● TASK INSTRUCTIONS
Output the data verbatim, with nothing added or dropped.
:: RECORDS FOR THE EXERCISE ::
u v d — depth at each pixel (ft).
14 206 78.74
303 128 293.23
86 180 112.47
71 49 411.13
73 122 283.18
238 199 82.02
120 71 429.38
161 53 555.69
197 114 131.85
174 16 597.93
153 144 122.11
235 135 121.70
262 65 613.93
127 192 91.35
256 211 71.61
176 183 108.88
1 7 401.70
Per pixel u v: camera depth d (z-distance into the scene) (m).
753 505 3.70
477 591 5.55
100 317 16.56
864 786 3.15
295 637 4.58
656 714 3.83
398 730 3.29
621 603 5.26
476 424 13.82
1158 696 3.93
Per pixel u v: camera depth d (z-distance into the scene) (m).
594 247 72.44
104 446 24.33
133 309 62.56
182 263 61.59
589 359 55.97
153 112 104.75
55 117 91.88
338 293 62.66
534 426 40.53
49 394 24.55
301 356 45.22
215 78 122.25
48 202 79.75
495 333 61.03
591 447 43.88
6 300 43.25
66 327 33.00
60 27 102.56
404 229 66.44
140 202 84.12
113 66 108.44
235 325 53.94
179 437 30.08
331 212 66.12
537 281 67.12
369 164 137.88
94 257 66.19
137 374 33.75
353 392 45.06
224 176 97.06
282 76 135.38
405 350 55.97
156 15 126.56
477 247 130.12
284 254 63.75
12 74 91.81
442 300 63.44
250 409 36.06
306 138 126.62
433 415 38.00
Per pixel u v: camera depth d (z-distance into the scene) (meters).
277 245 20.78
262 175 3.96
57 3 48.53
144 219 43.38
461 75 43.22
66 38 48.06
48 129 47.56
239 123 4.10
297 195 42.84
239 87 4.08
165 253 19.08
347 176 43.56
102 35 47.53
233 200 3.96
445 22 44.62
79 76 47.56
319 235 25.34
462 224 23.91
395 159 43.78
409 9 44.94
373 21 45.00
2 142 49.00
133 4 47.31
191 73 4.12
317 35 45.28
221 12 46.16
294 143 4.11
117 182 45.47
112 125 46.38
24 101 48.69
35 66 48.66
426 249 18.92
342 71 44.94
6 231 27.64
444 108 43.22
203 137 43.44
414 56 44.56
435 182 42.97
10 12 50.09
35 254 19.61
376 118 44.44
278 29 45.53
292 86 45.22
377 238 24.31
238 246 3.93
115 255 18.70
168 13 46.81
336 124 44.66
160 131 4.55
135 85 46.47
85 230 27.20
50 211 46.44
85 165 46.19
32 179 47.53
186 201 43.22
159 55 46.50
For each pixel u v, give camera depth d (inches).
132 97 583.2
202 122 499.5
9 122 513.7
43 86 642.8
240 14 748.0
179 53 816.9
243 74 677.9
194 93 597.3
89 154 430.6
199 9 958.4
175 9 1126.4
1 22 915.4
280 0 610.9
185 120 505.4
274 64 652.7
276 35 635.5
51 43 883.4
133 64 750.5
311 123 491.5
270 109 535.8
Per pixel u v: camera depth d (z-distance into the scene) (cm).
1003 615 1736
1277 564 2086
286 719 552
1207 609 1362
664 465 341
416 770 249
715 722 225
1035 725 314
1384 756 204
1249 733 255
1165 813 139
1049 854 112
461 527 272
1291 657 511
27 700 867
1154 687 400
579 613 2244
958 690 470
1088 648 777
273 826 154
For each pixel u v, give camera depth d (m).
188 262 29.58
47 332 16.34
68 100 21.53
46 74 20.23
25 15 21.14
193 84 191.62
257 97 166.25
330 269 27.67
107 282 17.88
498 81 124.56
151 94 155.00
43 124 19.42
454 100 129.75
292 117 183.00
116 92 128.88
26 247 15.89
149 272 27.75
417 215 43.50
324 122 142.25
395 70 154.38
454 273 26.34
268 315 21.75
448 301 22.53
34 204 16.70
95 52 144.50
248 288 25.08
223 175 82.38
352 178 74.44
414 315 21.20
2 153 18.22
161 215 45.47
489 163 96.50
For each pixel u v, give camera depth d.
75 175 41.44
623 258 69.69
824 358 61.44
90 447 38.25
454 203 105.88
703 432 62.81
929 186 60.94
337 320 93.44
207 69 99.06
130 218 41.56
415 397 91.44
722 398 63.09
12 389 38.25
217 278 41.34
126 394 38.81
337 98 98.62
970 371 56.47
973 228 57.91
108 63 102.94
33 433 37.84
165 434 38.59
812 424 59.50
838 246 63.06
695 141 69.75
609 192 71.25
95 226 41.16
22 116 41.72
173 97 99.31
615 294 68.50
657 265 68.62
:::
● RESULT OF THE TASK
u v d — depth at each pixel (ft).
14 206 78.74
303 128 293.23
86 180 112.47
71 49 411.13
73 122 283.18
238 199 82.02
120 71 429.38
161 53 555.69
197 114 131.85
174 16 597.93
153 144 122.11
235 135 121.70
262 65 613.93
127 192 91.35
256 211 71.61
176 183 108.88
1 7 401.70
Per pixel u v: camera depth d (z-distance into the scene) (m).
753 505 3.70
477 591 5.55
100 317 16.56
864 786 3.15
295 637 4.58
656 714 3.83
398 730 3.29
621 603 5.26
476 424 13.82
1158 696 3.93
Per pixel u v: camera depth d (z-distance into the scene) (m).
594 247 72.44
104 446 24.33
133 309 62.56
182 263 61.59
589 359 55.97
153 112 104.75
55 117 91.88
338 293 62.66
534 426 40.53
49 394 24.55
301 356 45.22
215 78 122.25
48 202 79.75
495 333 61.03
591 447 43.88
6 300 43.25
66 327 33.00
60 27 102.56
404 229 66.44
140 202 84.12
113 66 108.44
235 325 53.94
179 437 30.08
331 212 66.12
537 281 67.12
369 164 137.88
94 257 66.19
137 374 33.75
353 392 45.06
224 176 97.06
282 76 135.38
405 350 55.97
156 15 126.56
477 247 130.12
284 254 63.75
12 74 91.81
442 300 63.44
250 409 36.06
306 138 126.62
433 415 38.00
Per pixel u v: camera depth d (z-distance into the scene) (meters).
277 245 20.78
262 175 3.96
57 3 48.53
144 219 43.38
461 75 43.22
66 38 48.06
48 129 47.56
239 123 4.10
297 195 42.84
239 87 4.08
165 253 19.08
347 176 43.56
102 35 47.53
233 200 3.96
445 22 44.62
79 76 47.56
319 235 25.34
462 224 23.91
395 159 43.78
409 9 44.94
373 21 45.00
2 142 49.00
133 4 47.31
191 73 4.12
317 35 45.28
221 12 46.16
294 143 4.11
117 182 45.47
112 125 46.38
24 101 48.69
35 66 48.66
426 249 18.92
342 71 44.94
6 231 27.64
444 108 43.22
203 137 43.44
414 56 44.56
435 182 42.97
10 12 50.09
35 254 19.61
376 118 44.44
278 29 45.53
292 86 45.22
377 238 24.31
238 246 3.93
115 255 18.70
168 13 46.81
336 124 44.66
160 131 4.55
135 85 46.47
85 230 27.20
50 211 46.44
85 165 46.19
32 179 47.53
186 201 43.22
159 55 46.50
For each pixel u v, give camera depth d (inches).
132 97 583.2
202 122 499.5
9 122 513.7
43 86 642.8
240 14 748.0
179 53 816.9
243 74 677.9
194 93 597.3
89 154 430.6
199 9 958.4
175 9 1126.4
1 22 915.4
280 0 610.9
185 120 505.4
274 64 652.7
276 35 635.5
51 43 883.4
133 64 750.5
311 123 491.5
270 109 535.8
Per pixel u v: camera depth d (z-distance into the scene) (cm).
1003 615 1736
1277 564 2086
286 719 552
1207 609 1362
664 465 341
416 770 249
715 722 225
1035 725 314
1384 756 204
1249 733 255
1165 813 139
1049 854 112
461 527 272
1291 657 511
27 700 867
1154 687 400
579 613 2244
958 690 470
1088 648 777
273 826 154
For each pixel u v, give camera depth d (m).
188 262 29.58
47 332 16.34
68 100 21.53
46 74 20.23
25 15 21.14
193 84 191.62
257 97 166.25
330 269 27.67
107 282 17.88
498 81 124.56
151 94 155.00
43 124 19.42
454 100 129.75
292 117 183.00
116 92 128.88
26 247 15.89
149 272 27.75
417 215 43.50
324 122 142.25
395 70 154.38
454 273 26.34
268 315 21.75
448 301 22.53
34 204 16.70
95 52 144.50
248 288 25.08
223 175 82.38
352 178 74.44
414 315 21.20
2 153 18.22
161 215 45.47
489 163 96.50
For each pixel u v, give camera depth d.
75 175 41.44
623 258 69.69
824 358 61.44
90 447 38.25
454 203 105.88
703 432 62.81
929 186 60.94
337 320 93.44
207 69 99.06
130 218 41.56
415 397 91.44
722 398 63.09
12 389 38.25
217 278 41.34
126 394 38.81
337 98 98.62
970 371 56.47
973 228 57.91
108 63 102.94
33 433 37.84
165 434 38.59
812 424 59.50
838 246 63.06
695 141 69.75
609 192 71.25
95 226 41.16
22 116 41.72
173 97 99.31
615 294 68.50
657 265 68.62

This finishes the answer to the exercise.